The final Scripture in review for this section comes from the New Testament. It teaches us the seed, birth, and end of sin. Like all other passages in the Word of God, there is no mention of the presence of sin when birth occurs: James 1:13-15Let no one say when he is tempted, ‘I am tempted by God’; for God cannot be tempted by evil, nor does He Himself tempt anyone. 14 But each one is tempted when he is drawn away by his own desires and enticed. 15 Then, when desire has conceived, it gives birth to sin; and sin, when it is full-grown, brings forth death.” James makes it very clear that God does not tempt! If God does not tempt, how can he be charged with creating sin? James also teaches that temptation comes from the desires of our own hearts. When left unrestrained, desires with lead to sin. Too often today, we hear, “God wants me to be happy… doesn’t He?”. No: God wants us to be right. God wants us to be saved. God wants us to be obedient. Being right, saved, and obedient is not necessarily the same as being happy. Man’s idea of happiness is not always what is best for the soul.

Finally, James gives away the secret: sin is not inherited. Sin is not natural, and it is not born in us. Rather, sin is something that we do when we give in to temptation! We should keep in mind that contrary to many beliefs today, temptation is not sin. Sin is submitting to temptation. Yes, we are going to endure temptation (James 1:12), and we are going to have to flee some things (1 Timothy 6:11), but we only sin when we submit to the temptation of sinful desire.


Romans 6:23 reads “For the wages of sin is death, but the gift of God is eternal life in Christ Jesus our Lord”. Those who fear their baby is born in sin would fear the wrath of God and the wages of sin. These people would likely be tempted to baptize their infants, a practice that is very common among modern religions. Indeed, it is right to be worried about the consequences of sin. 1 Corinthians 6:9-10 says “Do you not know that the unrighteous will not inherit the kingdom of God? Do not be deceived. Neither fornicators, nor idolaters, nor adulterers, nor homosexuals, nor sodomites, 10 nor thieves, nor covetous, nor drunkards, nor revilers, nor extortioners will inherit the kingdom of God.” If a person is guilty of sin, they are guilty and bound for condemnation in hell; however, we have proven (through the Word of God) that babies are not born with sin. As infants, they are not able to choose sin like Adam and Eve, but, instead, they are pure, righteous, holy, and good, made in the very image of God. This eliminates the need for infant baptism, as infants have no sin to wash away.

What is to be done then?

Proverbs 22:6Train up a child in the way he should go, And when he is old he will not depart from it”.

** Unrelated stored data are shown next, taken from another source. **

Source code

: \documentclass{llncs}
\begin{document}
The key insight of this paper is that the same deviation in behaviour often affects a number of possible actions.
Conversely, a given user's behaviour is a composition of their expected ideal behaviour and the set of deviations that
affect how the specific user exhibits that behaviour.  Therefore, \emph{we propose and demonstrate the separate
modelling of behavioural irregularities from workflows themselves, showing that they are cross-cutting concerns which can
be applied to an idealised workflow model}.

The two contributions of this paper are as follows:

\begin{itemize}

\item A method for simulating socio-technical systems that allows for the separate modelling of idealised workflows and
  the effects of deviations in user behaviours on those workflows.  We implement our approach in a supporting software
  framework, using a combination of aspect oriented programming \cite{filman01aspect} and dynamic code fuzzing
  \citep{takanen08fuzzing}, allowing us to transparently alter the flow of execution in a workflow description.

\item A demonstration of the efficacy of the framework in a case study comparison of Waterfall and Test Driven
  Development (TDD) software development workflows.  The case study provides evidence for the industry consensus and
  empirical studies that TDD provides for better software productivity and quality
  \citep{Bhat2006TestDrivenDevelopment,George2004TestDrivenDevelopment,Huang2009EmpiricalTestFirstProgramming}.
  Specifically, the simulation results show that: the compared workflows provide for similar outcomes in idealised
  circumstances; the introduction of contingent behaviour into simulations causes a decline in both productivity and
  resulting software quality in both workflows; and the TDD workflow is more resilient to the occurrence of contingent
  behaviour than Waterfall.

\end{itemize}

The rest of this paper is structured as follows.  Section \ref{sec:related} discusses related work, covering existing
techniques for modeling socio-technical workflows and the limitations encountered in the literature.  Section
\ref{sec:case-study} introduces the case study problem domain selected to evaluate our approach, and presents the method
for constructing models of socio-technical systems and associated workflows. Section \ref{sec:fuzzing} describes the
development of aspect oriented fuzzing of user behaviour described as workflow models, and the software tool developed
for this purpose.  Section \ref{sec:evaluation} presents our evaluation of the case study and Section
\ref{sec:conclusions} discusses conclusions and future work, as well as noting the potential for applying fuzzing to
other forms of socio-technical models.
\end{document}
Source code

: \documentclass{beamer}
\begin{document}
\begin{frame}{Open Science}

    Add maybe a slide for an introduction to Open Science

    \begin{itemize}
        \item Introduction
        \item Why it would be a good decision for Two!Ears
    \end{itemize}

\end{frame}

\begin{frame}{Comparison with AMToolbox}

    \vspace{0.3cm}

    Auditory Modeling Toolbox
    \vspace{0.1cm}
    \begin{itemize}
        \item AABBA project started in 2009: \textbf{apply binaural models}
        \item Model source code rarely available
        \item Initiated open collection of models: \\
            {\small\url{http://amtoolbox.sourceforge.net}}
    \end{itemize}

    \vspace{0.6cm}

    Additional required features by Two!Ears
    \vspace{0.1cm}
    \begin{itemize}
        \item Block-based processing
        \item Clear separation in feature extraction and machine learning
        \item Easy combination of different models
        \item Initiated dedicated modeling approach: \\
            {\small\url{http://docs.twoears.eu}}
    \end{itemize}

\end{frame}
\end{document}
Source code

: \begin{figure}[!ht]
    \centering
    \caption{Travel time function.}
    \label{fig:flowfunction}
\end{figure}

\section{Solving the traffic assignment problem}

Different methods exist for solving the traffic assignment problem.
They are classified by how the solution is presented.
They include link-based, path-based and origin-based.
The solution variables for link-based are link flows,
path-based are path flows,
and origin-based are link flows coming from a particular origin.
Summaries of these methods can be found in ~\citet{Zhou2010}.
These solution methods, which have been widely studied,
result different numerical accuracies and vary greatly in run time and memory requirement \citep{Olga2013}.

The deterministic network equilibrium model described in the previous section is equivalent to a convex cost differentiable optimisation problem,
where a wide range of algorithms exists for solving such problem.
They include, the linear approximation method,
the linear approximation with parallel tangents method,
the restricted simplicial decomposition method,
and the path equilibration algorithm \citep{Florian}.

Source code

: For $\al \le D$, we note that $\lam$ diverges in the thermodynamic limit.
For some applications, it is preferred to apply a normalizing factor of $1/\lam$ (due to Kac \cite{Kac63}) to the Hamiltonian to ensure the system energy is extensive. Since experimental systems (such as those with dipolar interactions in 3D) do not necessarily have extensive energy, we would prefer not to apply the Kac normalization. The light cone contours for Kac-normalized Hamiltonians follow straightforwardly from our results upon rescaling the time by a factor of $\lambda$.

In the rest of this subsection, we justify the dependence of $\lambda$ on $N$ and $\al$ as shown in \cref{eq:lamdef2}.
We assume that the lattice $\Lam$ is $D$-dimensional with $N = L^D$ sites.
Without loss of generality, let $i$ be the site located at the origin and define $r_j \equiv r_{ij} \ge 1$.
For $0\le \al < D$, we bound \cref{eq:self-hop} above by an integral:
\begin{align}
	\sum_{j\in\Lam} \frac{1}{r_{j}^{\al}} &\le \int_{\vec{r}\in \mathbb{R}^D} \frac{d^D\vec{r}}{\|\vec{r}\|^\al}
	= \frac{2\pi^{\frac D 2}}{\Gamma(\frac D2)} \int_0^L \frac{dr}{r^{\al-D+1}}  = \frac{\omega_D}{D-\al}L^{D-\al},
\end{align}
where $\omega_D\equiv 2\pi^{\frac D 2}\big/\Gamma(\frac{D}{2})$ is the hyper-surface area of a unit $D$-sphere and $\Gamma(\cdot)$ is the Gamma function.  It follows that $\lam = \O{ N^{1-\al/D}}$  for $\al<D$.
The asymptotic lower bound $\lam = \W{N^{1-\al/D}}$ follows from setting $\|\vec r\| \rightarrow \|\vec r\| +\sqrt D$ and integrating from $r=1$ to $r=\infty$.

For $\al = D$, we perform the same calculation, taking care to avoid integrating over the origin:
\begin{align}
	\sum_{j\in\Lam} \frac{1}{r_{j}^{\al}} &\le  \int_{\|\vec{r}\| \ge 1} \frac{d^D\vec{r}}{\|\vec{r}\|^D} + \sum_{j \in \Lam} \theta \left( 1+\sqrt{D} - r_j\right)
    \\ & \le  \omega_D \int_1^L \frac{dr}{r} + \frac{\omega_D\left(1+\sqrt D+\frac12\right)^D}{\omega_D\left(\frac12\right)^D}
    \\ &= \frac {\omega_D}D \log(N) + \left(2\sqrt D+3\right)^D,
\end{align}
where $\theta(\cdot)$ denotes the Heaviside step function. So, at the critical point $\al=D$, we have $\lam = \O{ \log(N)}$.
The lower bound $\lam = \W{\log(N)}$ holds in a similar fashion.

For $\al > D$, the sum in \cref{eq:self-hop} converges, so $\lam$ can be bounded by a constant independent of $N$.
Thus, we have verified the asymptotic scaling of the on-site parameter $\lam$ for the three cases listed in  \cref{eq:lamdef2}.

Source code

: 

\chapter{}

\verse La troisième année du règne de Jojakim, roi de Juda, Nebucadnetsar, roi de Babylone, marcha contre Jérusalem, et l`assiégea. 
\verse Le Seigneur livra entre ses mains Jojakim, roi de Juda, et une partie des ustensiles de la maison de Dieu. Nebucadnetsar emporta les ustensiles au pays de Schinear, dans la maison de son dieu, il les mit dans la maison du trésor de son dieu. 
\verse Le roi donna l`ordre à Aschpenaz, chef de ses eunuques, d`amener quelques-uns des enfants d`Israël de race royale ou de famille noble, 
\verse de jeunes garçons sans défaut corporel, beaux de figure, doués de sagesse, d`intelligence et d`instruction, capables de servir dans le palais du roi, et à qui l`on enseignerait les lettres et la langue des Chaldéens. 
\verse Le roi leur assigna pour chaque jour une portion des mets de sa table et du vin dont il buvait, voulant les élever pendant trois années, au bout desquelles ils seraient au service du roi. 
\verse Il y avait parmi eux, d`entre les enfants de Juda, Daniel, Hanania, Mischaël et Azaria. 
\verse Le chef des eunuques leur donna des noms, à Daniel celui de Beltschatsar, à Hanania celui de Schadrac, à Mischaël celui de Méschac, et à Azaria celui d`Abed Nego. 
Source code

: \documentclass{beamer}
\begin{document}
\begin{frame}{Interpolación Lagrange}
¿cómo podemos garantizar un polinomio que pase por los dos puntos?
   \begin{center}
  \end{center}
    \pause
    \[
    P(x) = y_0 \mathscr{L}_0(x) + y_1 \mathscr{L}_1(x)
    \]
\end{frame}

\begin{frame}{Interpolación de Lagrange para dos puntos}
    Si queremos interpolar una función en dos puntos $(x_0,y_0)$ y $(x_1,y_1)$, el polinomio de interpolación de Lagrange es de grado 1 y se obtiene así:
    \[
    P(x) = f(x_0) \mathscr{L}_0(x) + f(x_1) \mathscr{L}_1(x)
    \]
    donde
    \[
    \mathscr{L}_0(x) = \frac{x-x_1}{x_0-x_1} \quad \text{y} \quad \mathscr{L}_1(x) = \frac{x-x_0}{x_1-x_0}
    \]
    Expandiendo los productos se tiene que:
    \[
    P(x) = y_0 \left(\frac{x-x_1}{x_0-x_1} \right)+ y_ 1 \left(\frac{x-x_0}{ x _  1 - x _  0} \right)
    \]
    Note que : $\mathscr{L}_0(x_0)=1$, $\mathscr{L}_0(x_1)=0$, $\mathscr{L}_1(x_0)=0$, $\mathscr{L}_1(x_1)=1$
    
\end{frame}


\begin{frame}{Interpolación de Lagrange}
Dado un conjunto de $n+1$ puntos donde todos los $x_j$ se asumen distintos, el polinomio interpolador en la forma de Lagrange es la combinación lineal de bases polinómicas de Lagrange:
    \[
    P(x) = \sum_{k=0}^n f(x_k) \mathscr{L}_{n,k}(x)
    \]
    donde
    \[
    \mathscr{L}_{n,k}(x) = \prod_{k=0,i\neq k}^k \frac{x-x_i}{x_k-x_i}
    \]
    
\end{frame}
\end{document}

Ephesians 6:4 “And you, fathers, do not provoke your children to wrath, but bring them up in the training and admonition of the Lord”.

2 Timothy 3:14-15 “But you must continue in the things which you have learned and been

assured of, knowing from whom you have learned them, 15 and that from childhood you have known the Holy Scriptures, which are able to make you wise for salvation through faith which is in Christ Jesus”.

Parents certainly have a responsibility toward their children. Parents must teach their children from birth about the gospel, parents also have the responsibility to teach their children by example and parents have the responsibility of educating their children. Parents have a responsibility toward their children regarding their education, a positive work ethic, kindness toward their fellow man, but most importantly the scriptures. Parents must live godly lives for their children to emulate. One of the most powerful influences in the life of a child and even up to a young adult is the life of Mom and Dad. If it is God focused, church centered, and generous, but humble, the likelihood of the young person becoming such is greater. But most importantly parents have responsibilities toward their children regarding the gospel. One’s own children is the first and most important field of evangelism.